Imagine if every person, place or thing was uniquely identifiable on the Internet in a manner analogous to how IP addresses and domain names are discoverable today.
Imagine a world where your information cannot be shared without your clear, explicit consent at the time of transaction (not buried in terms & conditions). You can control who can access what information, when, and for how long. This is a privilege you can revoke at any time.
Imagine a world where you can control the flow of personal identifying information.
Self-Sovereign Identity (SSI) is lifetime portable digital identity for any person, organization, or thing that does not depend on any centralized authority and can never be taken away.
Trusted Identity Solutions
Transparent and assured identification of all things (humans, legal entities, etc) is a universal and general purpose business function that crosses industry and geographic boundaries.
We all desire to protect data and resources by clearly, quickly, and accurately identifying and verifying users. Trusted Identity Solutions should:
- Support the full lifecycle of identity spanning from initial application through transactional use
- Provide robust and reliable identity enrollment and establishment mechanisms
- Provide secure and capable identity credentials
- Offer strong identity authentication and verification mechanisms
Digital Credential Concepts
In 2012, IBM Research embarked upon an effort to develop and validate a secure digital credential ecosystem. Our basic video depicting the art of the possible helps to introduce the potential benefits of digital identity solutions. Since that time, the technology supporting digital identities has matured. Open standards and open source technology is now available that can be leveraged to help realize the SSI vision.

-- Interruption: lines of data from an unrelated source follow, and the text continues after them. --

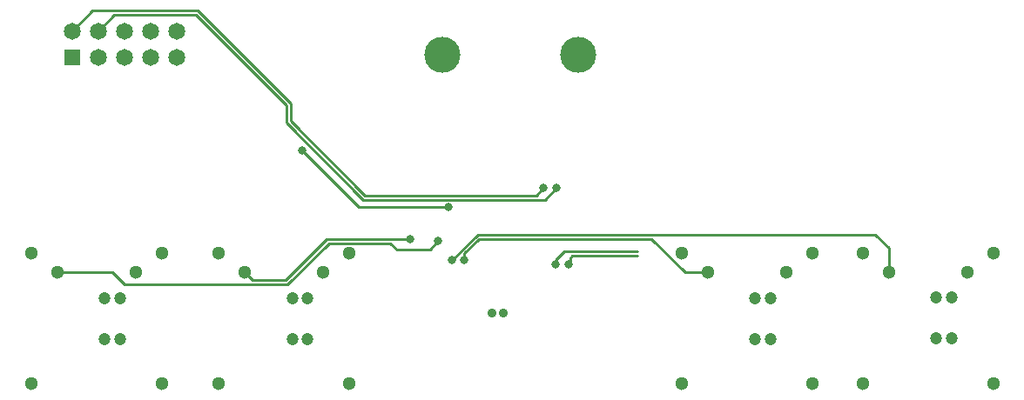
<source format=gbl>
G04*
G04 #@! TF.GenerationSoftware,Altium Limited,Altium Designer,21.2.1 (34)*
G04*
G04 Layer_Physical_Order=2*
G04 Layer_Color=16711680*
%FSLAX25Y25*%
%MOIN*%
G70*
G04*
G04 #@! TF.SameCoordinates,376BEF27-1B36-4492-BBE4-843C7A460007*
G04*
G04*
G04 #@! TF.FilePolarity,Positive*
G04*
G01*
G75*
%ADD13C,0.01000*%
%ADD38C,0.13780*%
%ADD43C,0.05118*%
%ADD44C,0.04724*%
%ADD45C,0.03583*%
%ADD46C,0.06496*%
%ADD47R,0.06496X0.06496*%
%ADD48C,0.03150*%
D13*
X220669Y75295D02*
X245472D01*
X217520Y76968D02*
X245472D01*
X214340Y73789D02*
X217520Y76968D01*
X219752Y74378D02*
X220669Y75295D01*
X219340Y71862D02*
X219752Y72273D01*
Y74378D01*
X214340Y71862D02*
Y73789D01*
X250984Y81791D02*
X263878Y68898D01*
X184941Y81791D02*
X250984D01*
X263878Y68898D02*
X272402D01*
X179331Y73524D02*
Y76181D01*
X184941Y81791D01*
X174409Y73524D02*
Y73524D01*
X184350Y83465D01*
X336554D01*
X341828Y78190D01*
X29055Y161417D02*
X36831Y169193D01*
X39055Y161417D02*
X45158Y167520D01*
X36831Y169193D02*
X77169D01*
X45158Y167520D02*
X76476D01*
X77169Y169193D02*
X112697Y133666D01*
X76476Y167520D02*
X111024Y132973D01*
Y126181D02*
Y132973D01*
X112697Y126874D02*
Y133666D01*
Y126874D02*
X141146Y98425D01*
X111024Y126181D02*
X140453Y96752D01*
X141146Y98425D02*
X206693D01*
X140453Y96752D02*
X210039D01*
X214469Y101181D01*
X206693Y98425D02*
X209449Y101181D01*
X111614Y64173D02*
X127435Y79994D01*
X151009D02*
X153347Y77658D01*
X127435Y79994D02*
X151009D01*
X110880Y65945D02*
X126530Y81595D01*
X158563D01*
X341828Y69097D02*
Y78190D01*
X169291Y80807D02*
Y80905D01*
X166142Y77658D02*
X169291Y80807D01*
X153347Y77658D02*
X166142D01*
X95236Y68898D02*
X98189Y65945D01*
X110880D01*
X49134Y64173D02*
X111614D01*
X44410Y68898D02*
X49134Y64173D01*
X23409Y68898D02*
X44410D01*
X117028Y115748D02*
X138878Y93898D01*
X173071D01*
D38*
X170984Y152441D02*
D03*
X222716Y152441D02*
D03*
D43*
X13409Y76181D02*
D03*
X63409D02*
D03*
X13409Y26181D02*
D03*
X63409D02*
D03*
X23409Y68898D02*
D03*
X53409D02*
D03*
X331828Y76380D02*
D03*
X381828D02*
D03*
X331828Y26381D02*
D03*
X381828D02*
D03*
X341828Y69097D02*
D03*
X371828D02*
D03*
X302402Y68898D02*
D03*
X272402D02*
D03*
X312402Y26181D02*
D03*
X262402D02*
D03*
X312402Y76181D02*
D03*
X262402D02*
D03*
X125236Y68898D02*
D03*
X95236D02*
D03*
X135236Y26181D02*
D03*
X85236D02*
D03*
X135236Y76181D02*
D03*
X85236D02*
D03*
D44*
X47464Y59055D02*
D03*
Y43307D02*
D03*
X41558D02*
D03*
Y59055D02*
D03*
X365883Y59254D02*
D03*
Y43507D02*
D03*
X359978D02*
D03*
Y59254D02*
D03*
X290551Y59055D02*
D03*
Y43307D02*
D03*
X296457D02*
D03*
Y59055D02*
D03*
X113386D02*
D03*
Y43307D02*
D03*
X119291D02*
D03*
Y59055D02*
D03*
D45*
X189764Y53248D02*
D03*
X194095D02*
D03*
D46*
X69055Y161417D02*
D03*
X59055D02*
D03*
X69055Y151417D02*
D03*
X59055D02*
D03*
X49055Y161417D02*
D03*
Y151417D02*
D03*
X29055Y161417D02*
D03*
X39055Y151417D02*
D03*
Y161417D02*
D03*
D47*
X29055Y151417D02*
D03*
D48*
X219340Y71862D02*
D03*
X214340D02*
D03*
X214469Y101181D02*
D03*
X209449D02*
D03*
X179331Y73524D02*
D03*
X174409D02*
D03*
X169291Y80905D02*
D03*
X158563Y81595D02*
D03*
X117028Y115748D02*
D03*
X173071Y93898D02*
D03*
M02*

</source>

Identity credentials are used in all aspects of our daily lives. As we begin to gather digital credentials on our devices, the use of these credentials will expand beyond their original intended use to help shape our personal reputations, grounded in an infrastructure of digital trust. Over the last 5 years the identity industry has begun to migrate towards the SSI vision and the global industry is working toward interoperable and open solutions. IBM Verify Credentials provides a portfolio of SSI tools to help bootstrap this industry trend. It represents the evolution of IBM's original investment in the patented solution named IBM Mobile Identity towards an SSI compliant offering.

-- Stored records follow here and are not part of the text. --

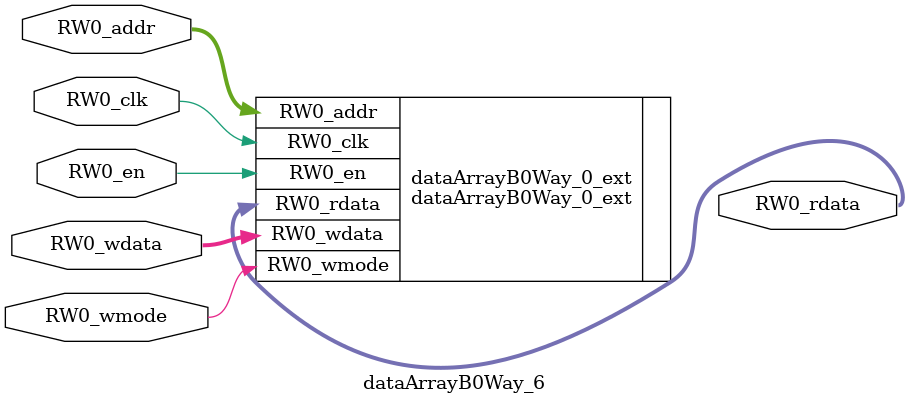
<source format=sv>
`ifndef RANDOMIZE
  `ifdef RANDOMIZE_REG_INIT
    `define RANDOMIZE
  `endif // RANDOMIZE_REG_INIT
`endif // not def RANDOMIZE
`ifndef RANDOMIZE
  `ifdef RANDOMIZE_MEM_INIT
    `define RANDOMIZE
  `endif // RANDOMIZE_MEM_INIT
`endif // not def RANDOMIZE

`ifndef RANDOM
  `define RANDOM $random
`endif // not def RANDOM

// Users can define 'PRINTF_COND' to add an extra gate to prints.
`ifndef PRINTF_COND_
  `ifdef PRINTF_COND
    `define PRINTF_COND_ (`PRINTF_COND)
  `else  // PRINTF_COND
    `define PRINTF_COND_ 1
  `endif // PRINTF_COND
`endif // not def PRINTF_COND_

// Users can define 'ASSERT_VERBOSE_COND' to add an extra gate to assert error printing.
`ifndef ASSERT_VERBOSE_COND_
  `ifdef ASSERT_VERBOSE_COND
    `define ASSERT_VERBOSE_COND_ (`ASSERT_VERBOSE_COND)
  `else  // ASSERT_VERBOSE_COND
    `define ASSERT_VERBOSE_COND_ 1
  `endif // ASSERT_VERBOSE_COND
`endif // not def ASSERT_VERBOSE_COND_

// Users can define 'STOP_COND' to add an extra gate to stop conditions.
`ifndef STOP_COND_
  `ifdef STOP_COND
    `define STOP_COND_ (`STOP_COND)
  `else  // STOP_COND
    `define STOP_COND_ 1
  `endif // STOP_COND
`endif // not def STOP_COND_

// Users can define INIT_RANDOM as general code that gets injected into the
// initializer block for modules with registers.
`ifndef INIT_RANDOM
  `define INIT_RANDOM
`endif // not def INIT_RANDOM

// If using random initialization, you can also define RANDOMIZE_DELAY to
// customize the delay used, otherwise 0.002 is used.
`ifndef RANDOMIZE_DELAY
  `define RANDOMIZE_DELAY 0.002
`endif // not def RANDOMIZE_DELAY

// Define INIT_RANDOM_PROLOG_ for use in our modules below.
`ifndef INIT_RANDOM_PROLOG_
  `ifdef RANDOMIZE
    `ifdef VERILATOR
      `define INIT_RANDOM_PROLOG_ `INIT_RANDOM
    `else  // VERILATOR
      `define INIT_RANDOM_PROLOG_ `INIT_RANDOM #`RANDOMIZE_DELAY begin end
    `endif // VERILATOR
  `else  // RANDOMIZE
    `define INIT_RANDOM_PROLOG_
  `endif // RANDOMIZE
`endif // not def INIT_RANDOM_PROLOG_

module dataArrayB0Way_6(	// @[DescribedSRAM.scala:17:26]
  input  [7:0]  RW0_addr,
  input         RW0_en,
                RW0_clk,
                RW0_wmode,
  input  [63:0] RW0_wdata,
  output [63:0] RW0_rdata
);

  dataArrayB0Way_0_ext dataArrayB0Way_0_ext (	// @[DescribedSRAM.scala:17:26]
    .RW0_addr  (RW0_addr),
    .RW0_en    (RW0_en),
    .RW0_clk   (RW0_clk),
    .RW0_wmode (RW0_wmode),
    .RW0_wdata (RW0_wdata),
    .RW0_rdata (RW0_rdata)
  );
endmodule


</source>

The Trust Over IP Foundation has defined a reference architecture based on four layers of the technology and governance stacks.
Layer 1 is the public utility (or ledger) layer. IBM Verify Credentials currently supports any Indy-based ledger but also plans to support other ledgers in the future.
Layer 2 is the DIDComm layer, where trusted and privacy-preserving peer-to-peer communication is established.
Layer 3 is the Data Exchange layer, where the issuer-verifier-holder trust triangle is established.
Layer 4 is the Application layer, which integrates the lower levels of the stack into real-world applications.
Interoperability at various levels of this stack are key. As a founding member of the Trust Over IP Foundation, IBM is a leader of the Saturn-V working group which is formalizing and performing interoperability tests between various vendors and publishing results.